Shawn Bishop

Personal information
- Full name: Shawn Bishop
- Date of birth: 15 September 1979 (age 46)
- Place of birth: Georgetown, Guyana
- Position: Midfielder

Team information
- Current team: Alpha United FC

Senior career*
- Years: Team / Apps / (Gls)
- 2005: Caledonia AIA
- 2005–2007: Guyana Defence Force
- 2007: Caledonia AIA
- 2007–: Alpha United FC

International career
- 2006–2008: Guyana / 23 / (2)

= Shawn Bishop =

Guyanese footballer (born 1979)

Shawn Bishop (born 15 September 1979, in Georgetown) is an association footballer from Guyana. Bishop plays in midfield and currently plays for Alpha United FC in the GFF National Super League. He has also played, and scored, for the Guyana national football team.

==Club career==

===Early career===

Bishop began his career in 2005, with Trinidad and Tobago's Caledonia AIA, as they finished third in the 2005 TT Pro League. He left the club in the same year to join Guyana Defence Force in his home country. Bishop went on to play for the club in 2006, before rejoining Caledonia AIA the following year.

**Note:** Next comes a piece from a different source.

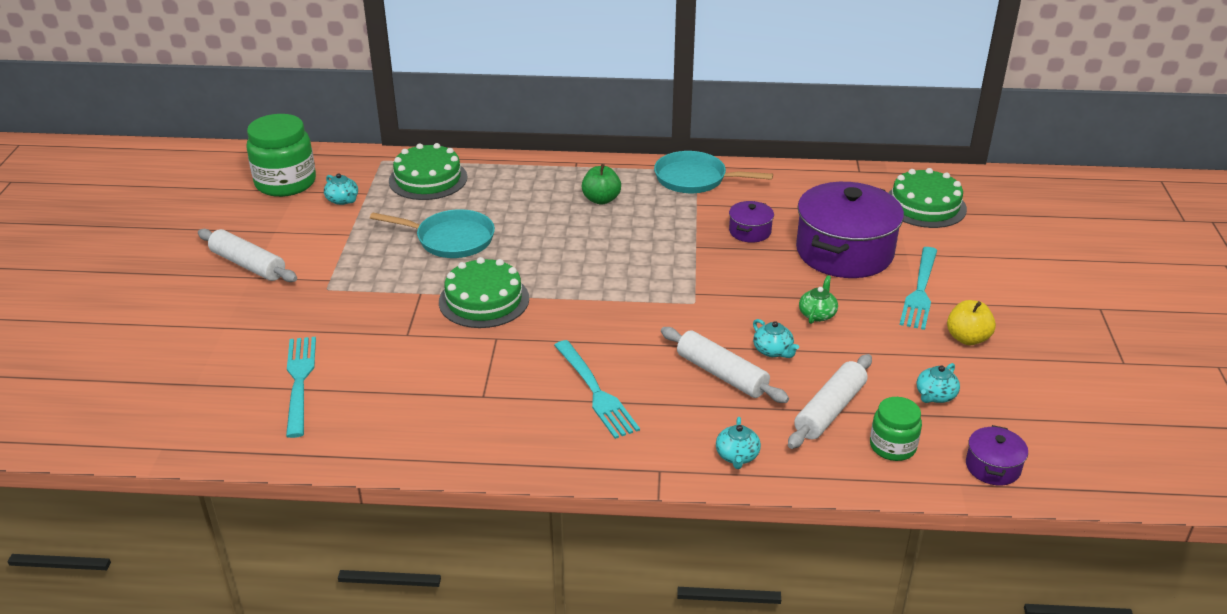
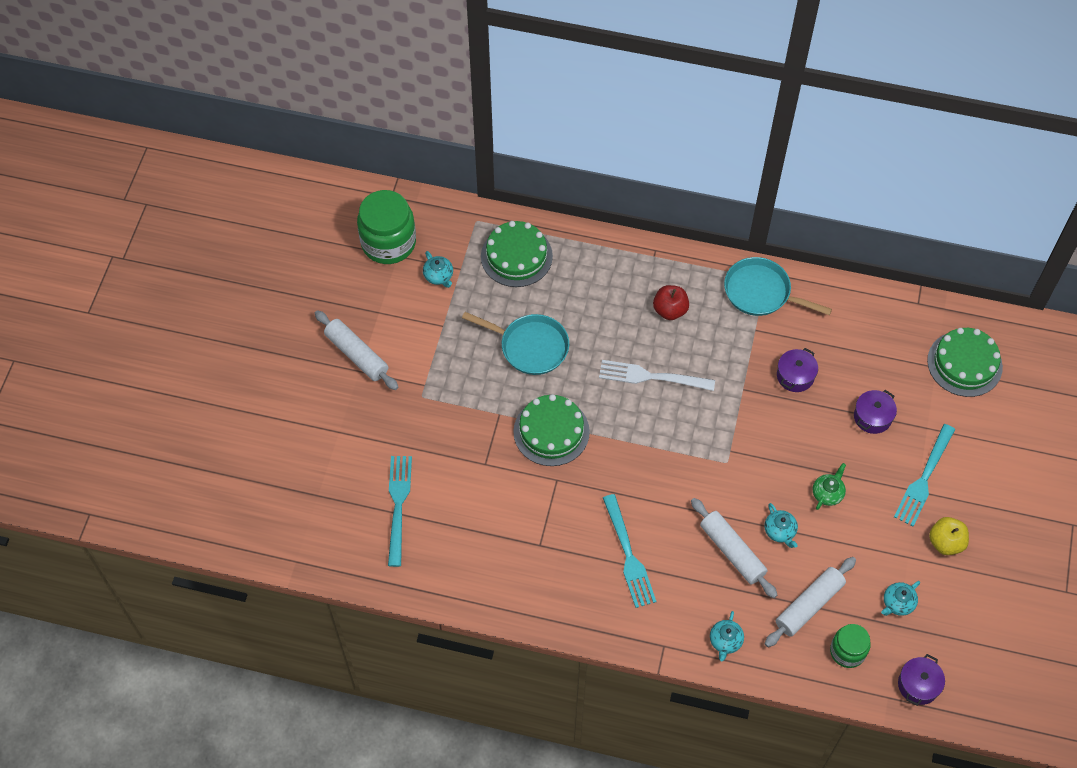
camera: 10 degrees right, 25 degrees up
green apple [582,164,621,205] -> red apple [653,285,689,320]
purple pot [796,182,904,278] -> purple pot [854,390,897,434], size x0.45
none -> white fork [599,360,715,391]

However, after less than a year in his second spell at Caledonia, Shawn moved on again to play for Alpha United FC, where he has remained ever since.

===Alpha United FC===

Since joining Alpha in 2007, Bishop has won two GFF National Super League titles, in 2009 and 2010. These successes saw Alpha United FC qualify for the 2010 CFU Club Championship, where he played four times, and the 2011 CFU Club Championship, where he made three appearances. He has scored for the club in every season since 2008. His first goal for Alpha came against Camptown FC in the 2008 Mayor's Cup semi-final match on 2 April, which Alpha won 2-0. He scored his first league goal for Alpha on April 25, in a 2nd round 3-3 draw with Camptown FC. Bishop continued his goalscoring feats into the 2009 season, netting against Western Tigers in a 5-0 first-round victory in the league, and also scoring against Fruta Conquerors in the East Coast Reunion Football Competition final, which Alpha won 6-1. Shawn scored three times in the 2010 season, his highest season total since joining Alpha. Two of his goals came against Milerock FC and the other strike came against Victoria Kings in a 3-2 league victory.

===Street Football===

Bishop played for and captained Holmes Street, Tiger Bay in the Guinness Greatest of de Street four-a-side tournament in 2008. Tiger Bay eventually won the competition, beating Albouystown 1-0 in the final. He scored against Charles Street in a 1-0 win on 21 November 2008, in a first round match.

==International career==

Bishop first played for Guyana in 2006, being included in the country's 2007 Caribbean Cup squad. At the tournament, Shawn scored his only two international goals to date, netting against the Netherlands Antilles in a 5-0 win, and scoring the only goal against Grenada on 10 September.

Bishop played twelve times for Guyana in 2008, including six appearances at the 2008 Caribbean Championships. His most recent appearance for the national team was against Trinidad and Tobago on 9 November 2008, in a 1-1 draw. Bishop has a total of 23 caps for Guyana.